Its research shows that today’s elderly have much more wealth to bequeath than their predecessors, primarily as the result of rising homeownership rates and rising house prices. At the same time, today’s young adults will find it harder to accumulate wealth of their own than previous generations did, due to the sharp fall in homeownership, the dramatic decline of defined benefit pensions in the private sector and the stagnation in household incomes.

Together, these trends mean inherited wealth is likely to play a more important role in determining the lifetime economic resources of younger generations, with important implications for inequality and social mobility, the IFS says.

Although younger generations are likely to inherit much more wealth than their predecessors did, within each generation, those who are already well off tend to inherit the most.

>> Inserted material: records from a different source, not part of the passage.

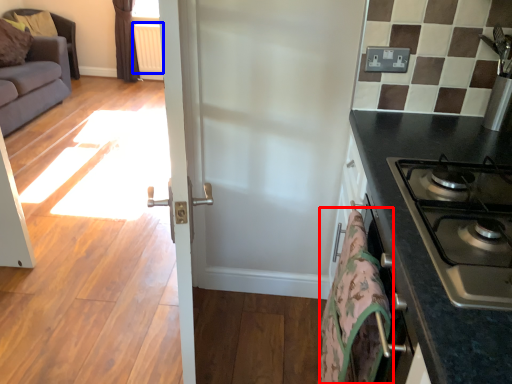
Question: Which object appears farthest to the camera in this image, blanket (highlighted by a red box) or radiator (highlighted by a blue box)?

Choices:
 (A) blanket
 (B) radiator

Answer: (B)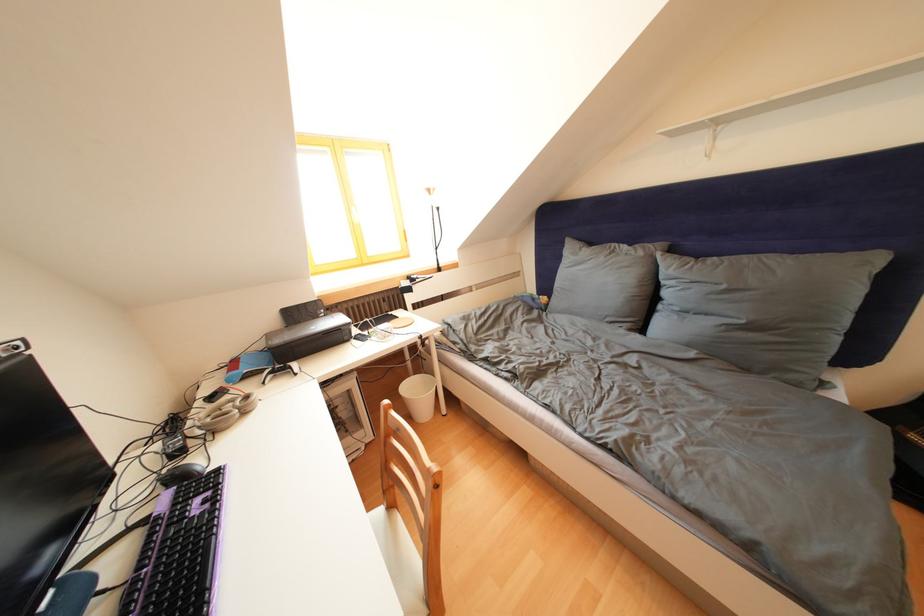
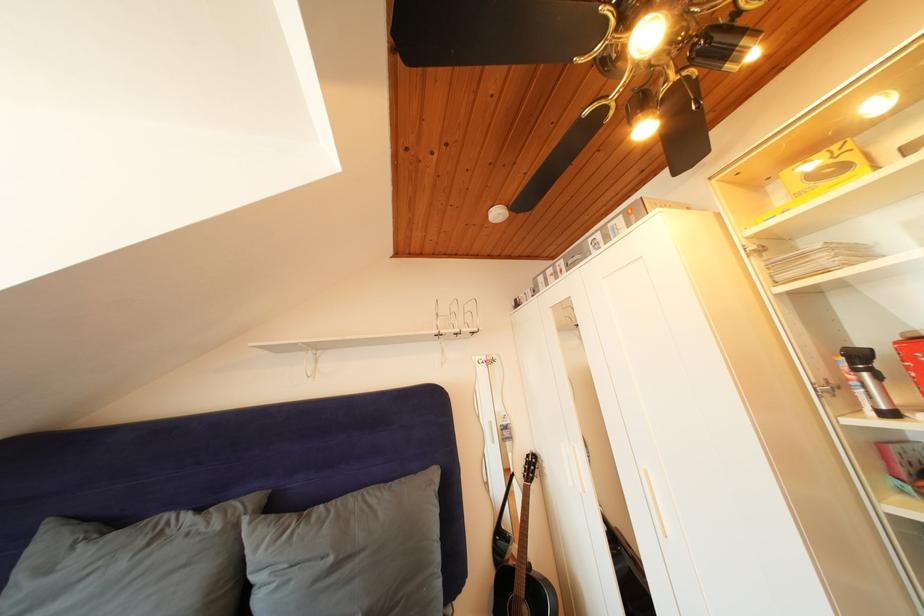
The images are taken continuously from a first-person perspective. In which direction is your viewpoint rotating?

The rotation direction of the camera is right-up.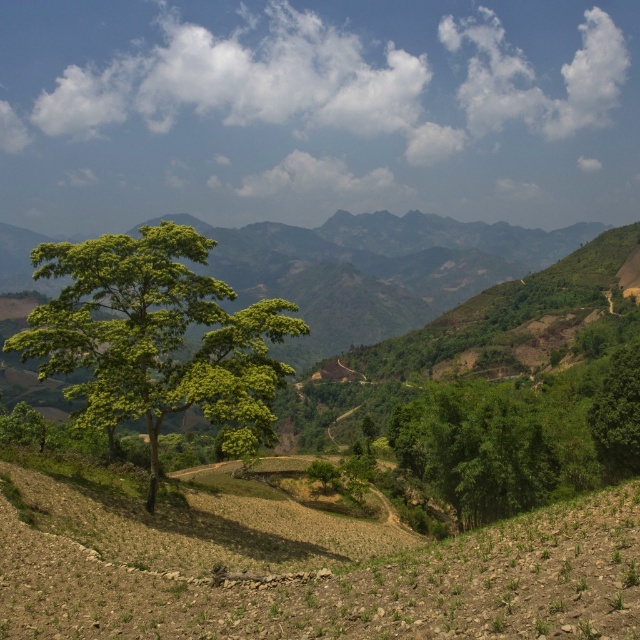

Ranking current pensioners by total lifetime income (excluding inheritance), those in the top 20% have inherited four times as much as the bottom 20% on average. Among younger generations, the research shows that those with higher incomes are significantly more likely to expect an inheritance than those with lower incomes.

Between 2002–03 and 2012–13, the wealth of elderly households (those in which all members are 80 or older) increased by 45%, and 72% of these households now expect to leave an inheritance, up from 60% a decade ago.

The IFS says that future inheritances are therefore likely to be "highly unequal". Even excluding the super-rich, the richest half of elderly households hold 90% of the wealth and the richest 10% hold 40% of the wealth. Hence a ‘lucky half’ of younger generations look likely to get the vast majority of inherited wealth.

However both low- and high-income households in younger generations are more likely to inherit something than their predecessors. In fact, the lowest-income fifth of those born in the 1970s are more likely to have received or expect to receive an inheritance than the highest-income fifth of those born in the 1930s.

Andrew Hood, Senior Research Economist at IFS, said: “The wealth of younger generations looks set to depend more on who their parents are than was the case for older generations. Today’s elderly have much more wealth to leave to their children than their predecessors did, primarily as the result of higher homeownership rates and rising house prices.

"At the same time, today’s young adults will find it harder to accumulate wealth of their own than previous generations did, due to the sharp fall in homeownership for that group, the dramatic decline of defined benefit pensions in the private sector and the stagnation in their incomes.”